Traditional Bosnian desserts
Tufahija – Poached apple
Tufahija is an apple poached with sugar syrup and when tender stuffed with chopped walnuts and cream then served cold with a Bosnian coffee
Hurmasice – Shortbread With Syrup
The shortbread dough is made from butter, flour, yoghurt, oil, eggs and walnut pieces when baked the finger-like cookies are drenched in a sugar syrup with lemon and served – yes it will make your teeth hurt like baklava.
Ružice – Rose pie
Ružice or rose pies are made exactly the same as baklava but the layering method is slightly different. The dough is rolled and cut so that each slice resembles a little flower.
Speaking of Baklava this is a traditional Bosnian food but it is available everywhere and was of course introduced to Bosnia by the Ottoman Empire.
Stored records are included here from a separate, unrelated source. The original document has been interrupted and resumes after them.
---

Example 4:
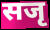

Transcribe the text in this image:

सजृ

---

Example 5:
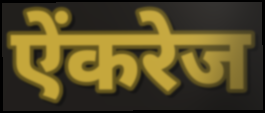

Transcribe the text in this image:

ऐंकरेज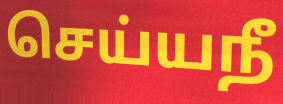
செய்யநீ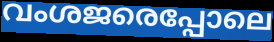
വംശജരെപ്പോലെ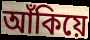
আঁকিয়ে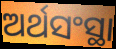
ଅର୍ଥସଂସ୍ଥାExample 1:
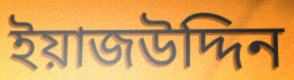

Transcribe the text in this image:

ইয়াজউদ্দিন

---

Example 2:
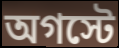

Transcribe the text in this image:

অগস্টে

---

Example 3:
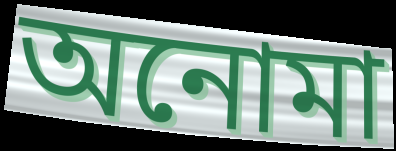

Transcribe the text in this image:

অনোমা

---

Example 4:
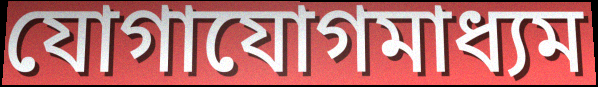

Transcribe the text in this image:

যোগাযোগমাধ্যম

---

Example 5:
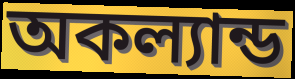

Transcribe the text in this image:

অকল্যান্ড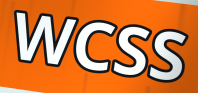
WCSS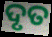
ଦୃତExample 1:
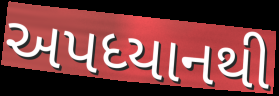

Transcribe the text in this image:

અપધ્યાનથી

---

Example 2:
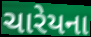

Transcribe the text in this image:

ચારેયના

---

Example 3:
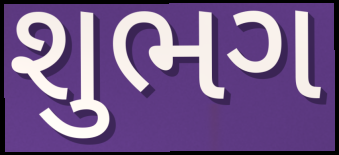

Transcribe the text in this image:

શુભગ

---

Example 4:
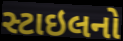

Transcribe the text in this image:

સ્ટાઇલનો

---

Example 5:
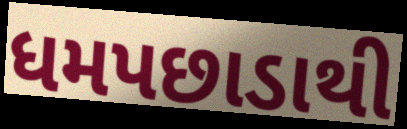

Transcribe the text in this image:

ધમપછાડાથી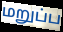
மறுப்பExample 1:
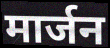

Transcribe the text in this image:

मार्जन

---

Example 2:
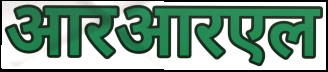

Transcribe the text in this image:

आरआरएल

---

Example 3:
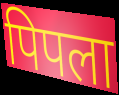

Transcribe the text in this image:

पिपला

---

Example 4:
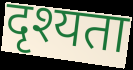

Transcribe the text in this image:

दृश्यता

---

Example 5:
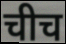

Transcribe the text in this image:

चीच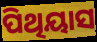
ପିଥିୟାସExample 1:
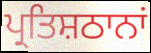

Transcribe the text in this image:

ਪ੍ਰਤਿਸ਼ਠਾਨਾਂ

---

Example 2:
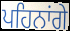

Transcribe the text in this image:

ਪਹਿਨਾਂਗੇ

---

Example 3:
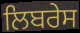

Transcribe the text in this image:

ਲਿਬਰੇਸ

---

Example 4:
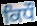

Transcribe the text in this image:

ਕਿਧੌ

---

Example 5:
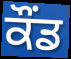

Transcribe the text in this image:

ਕੌਂਡ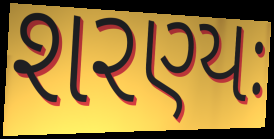
શરણ્યઃ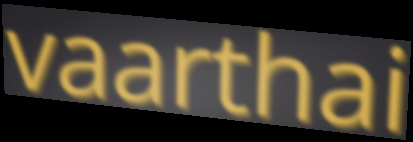
vaarthai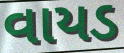
વાયડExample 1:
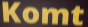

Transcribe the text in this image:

Komt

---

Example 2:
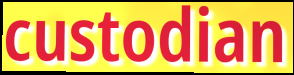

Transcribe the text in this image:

custodian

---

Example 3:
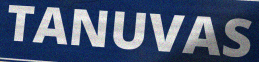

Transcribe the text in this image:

TANUVAS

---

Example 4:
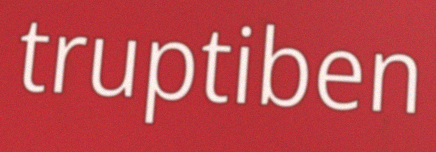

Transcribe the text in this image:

truptiben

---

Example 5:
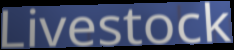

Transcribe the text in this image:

Livestock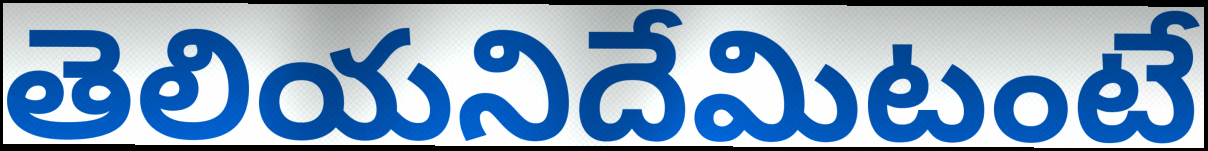
తెలియనిదేమిటంటే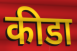
कीडा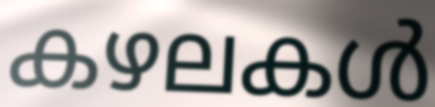
കഴലകൾ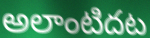
అలాంటిదటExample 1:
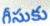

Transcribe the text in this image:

గీసుకు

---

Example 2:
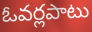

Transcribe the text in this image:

ఓవర్లపాటు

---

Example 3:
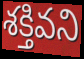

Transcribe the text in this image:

శక్తివని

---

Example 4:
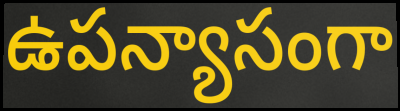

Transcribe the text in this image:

ఉపన్యాసంగా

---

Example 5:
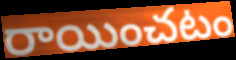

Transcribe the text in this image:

రాయించటం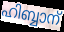
ഹിബ്ബാന്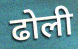
ढोली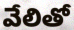
వేలితోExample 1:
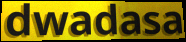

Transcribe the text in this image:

dwadasa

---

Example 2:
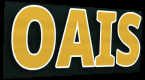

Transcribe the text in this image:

OAIS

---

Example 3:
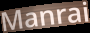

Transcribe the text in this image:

Manrai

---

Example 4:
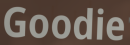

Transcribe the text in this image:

Goodie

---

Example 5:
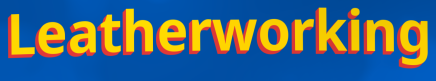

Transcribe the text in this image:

Leatherworking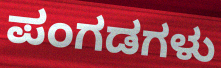
ಪಂಗಡಗಳುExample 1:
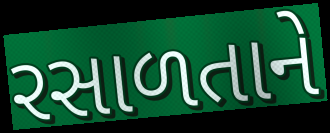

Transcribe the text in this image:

રસાળતાને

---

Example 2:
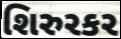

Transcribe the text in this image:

શિરુરકર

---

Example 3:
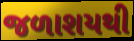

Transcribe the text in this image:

જળાશયથી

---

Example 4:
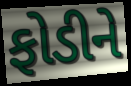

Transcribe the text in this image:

ફોડીને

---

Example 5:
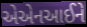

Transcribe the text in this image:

એએનઆઈને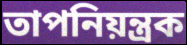
তাপনিয়ন্ত্রক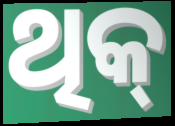
ଥିକ୍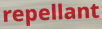
repellant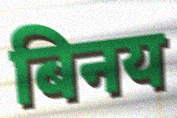
बिनय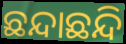
ଛନ୍ଦାଛନ୍ଦି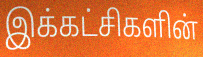
இக்கட்சிகளின்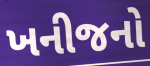
ખનીજનોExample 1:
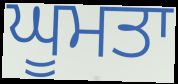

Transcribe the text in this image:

ਘੂਮਤਾ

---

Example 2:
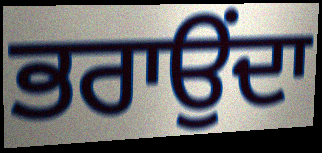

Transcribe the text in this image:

ਭਰਾਉਂਦਾ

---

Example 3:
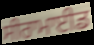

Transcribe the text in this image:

ਸੀਰਾਮਾਈਡ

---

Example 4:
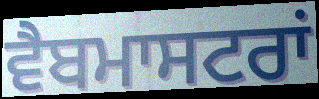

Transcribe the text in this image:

ਵੈਬਮਾਸਟਰਾਂ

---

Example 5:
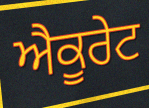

More familiar to those in Europe roasted chestnuts are a favourite treat around Christmas time in the UK and in France and they are popular at this time in Bosnia as well.
Traditional Bosnian drinks
Zova – Elderflower Cordial
Zova is a cordial which simply means it’s a non-alcoholic syrup that is mixed with either water or soda water to give you a lovely light refreshing drink. Very popular in the UK Elderflower drinks are very common and can be made at home.
Bosanska Kahva – Bosnian Coffee
Coffee in Bosnia is served in a small cup and is very strong like espresso. Served with a sugar cube on the side Bosnian coffee is drunk by first dipping the sugar cube in the coffee and then tasting the cube and drinking the coffee. Plain water is served with your coffee to cleanse the palate between mouthfuls of the bitter coffee.
Rakija – Fruit brandy
The Bosnians make their fruit brandy from a wide variety of fruits found in different regions. And Rakija is the national drink. Common flavours are produced from plums, apples, quinces and apricots.
Medovina – Mead
Medovina is usually a milder thank rakija as it is made and distilled from fermented honey and water mixed with herbs and spices. Think of it like wine that’s made from honey instead of grapes.
Višnjevača – Sour Cherry Liqueur
Višnjevača is a liqueur made by fermenting sour cherries and sugar in rakija these are left for up to 6 weeks minimum and only stirred a few times during the fermentation process. It is very strong and very sweet so very easy to get very drunk.
Bosnia is not known for its beer but it is something that young Bosnians are changing with some artisanal varieties made locally with fresh spring water.
Balkan, Middle Eastern, Austro-Hungarian and Mediterranean Bosnian food combines all these influences into a melting pot of delicious foods to try when you visit.